Ich versuchte immer, diese scheuen Wesen an mich zu gewöhnen, und wenn es gelang, wenn sie sich anfassen und streicheln ließen und ich sie sogar auf den Arm nehmen konnte, dann hatte ich immer ein schlechtes Gewissen. Wenn nämlich meine Ferien zu Ende waren, dann gab es keine Zärtlichkeiten mehr für sie, und eigentlich sollte ich sie nicht daran gewöhnen. Es waren schon arme Wesen, sie hausten in den Ställen der Bauernhöfe, vermehrten sich unkontrolliert und litten an vielen Krankheiten. Die Katzenmütter versteckten ihre Kleinen während der ersten Wochen gut auf den Heuböden oder sonst wo. Wenn sie sich dann zum erstenmal mit dem Nachwuchs sehen ließen, trat sofort der Bauer oder sonst ein Großinquisitor auf den Plan, griff sich die Kleinen, steckte sie in einen Sack und ersäufte sie in einem der drei Dorfteiche, die wirklich idyllisch waren...

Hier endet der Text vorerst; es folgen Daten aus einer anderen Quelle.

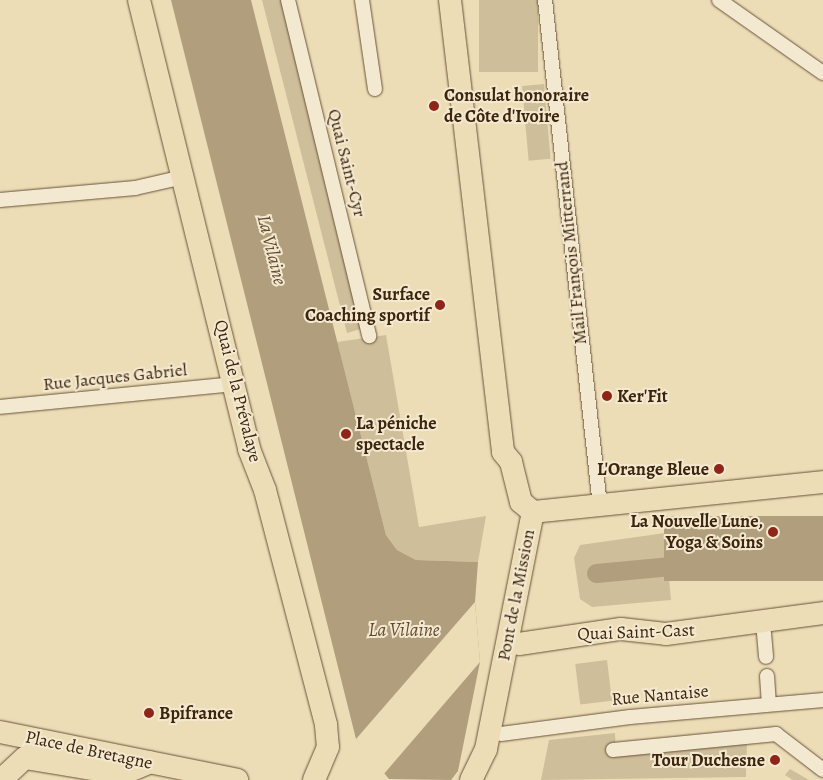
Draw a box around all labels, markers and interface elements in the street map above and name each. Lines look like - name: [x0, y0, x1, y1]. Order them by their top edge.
- place label: Consulat honoraire de Côte d'Ivoire: [444, 85, 589, 128]
- marker: Consulat honoraire de Côte d'Ivoire: [428, 100, 440, 112]
- street label: Quai Saint-Cyr: [323, 107, 371, 219]
- street label: Mail François Mitterrand: [551, 160, 591, 346]
- water label: La Vilaine: [251, 213, 291, 287]
- place label: Surface Coaching sportif: [305, 284, 430, 326]
- marker: Surface Coaching sportif: [434, 299, 446, 311]
- street label: Quai de la Prévalaye: [210, 318, 266, 464]
- street label: Rue Jacques Gabriel: [42, 359, 188, 395]
- place label: Ker'Fit: [617, 385, 668, 407]
- marker: Ker'Fit: [601, 390, 613, 402]
- place label: La péniche spectacle: [356, 413, 436, 456]
- marker: La péniche spectacle: [340, 428, 352, 440]
- place label: L'Orange Bleue: [597, 458, 709, 480]
- marker: L'Orange Bleue: [713, 463, 725, 475]
- place label: La Nouvelle Lune, Yoga & Soins: [630, 511, 763, 554]
- marker: La Nouvelle Lune, Yoga & Soins: [767, 526, 779, 538]
- street label: Pont de la Mission: [493, 527, 539, 663]
- street label: Quai Saint-Cast: [577, 619, 695, 645]
- water label: La Vilaine: [368, 620, 440, 642]
- street label: Rue Nantaise: [611, 680, 709, 710]
- place label: Bpifrance: [159, 702, 233, 724]
- marker: Bpifrance: [143, 707, 155, 719]
- street label: Place de Bretagne: [23, 726, 155, 774]
- place label: Tour Duchesne: [652, 749, 765, 771]
- marker: Tour Duchesne: [769, 754, 781, 766]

Ich glaube, das Katzenelend war das Schlimme, die dunkle Seite an Daarau.

Jahre später, als mein Vater wieder dort lebte, erzählte er mir, dass der sogenannte Jäger letztens die Kätzchen erschossen hatte. Er wollte sie nicht ersäufen, aber das Erschießen war ein fast noch grauenvolleres Gemetzel, es war vor allem viel blutiger, und danach entschloss sich mein Vater, die Kleinen zum Tierarzt zu bringen und dort einschläfern zu lassen.

„Für fünf Mark das Stück ist das nicht zu teuer“, meinte er. Mein Vater liebt Katzen, so wie ich. Ich musste ihm beipflichten. Ja doch, irgendwie. Denn sie kriegten das in den Dörfern einfach nicht auf die Reihe, die unendliche Kette des Katzennachwuchses zu unterbrechen, genauso wenig wie in der Großstadt übrigens.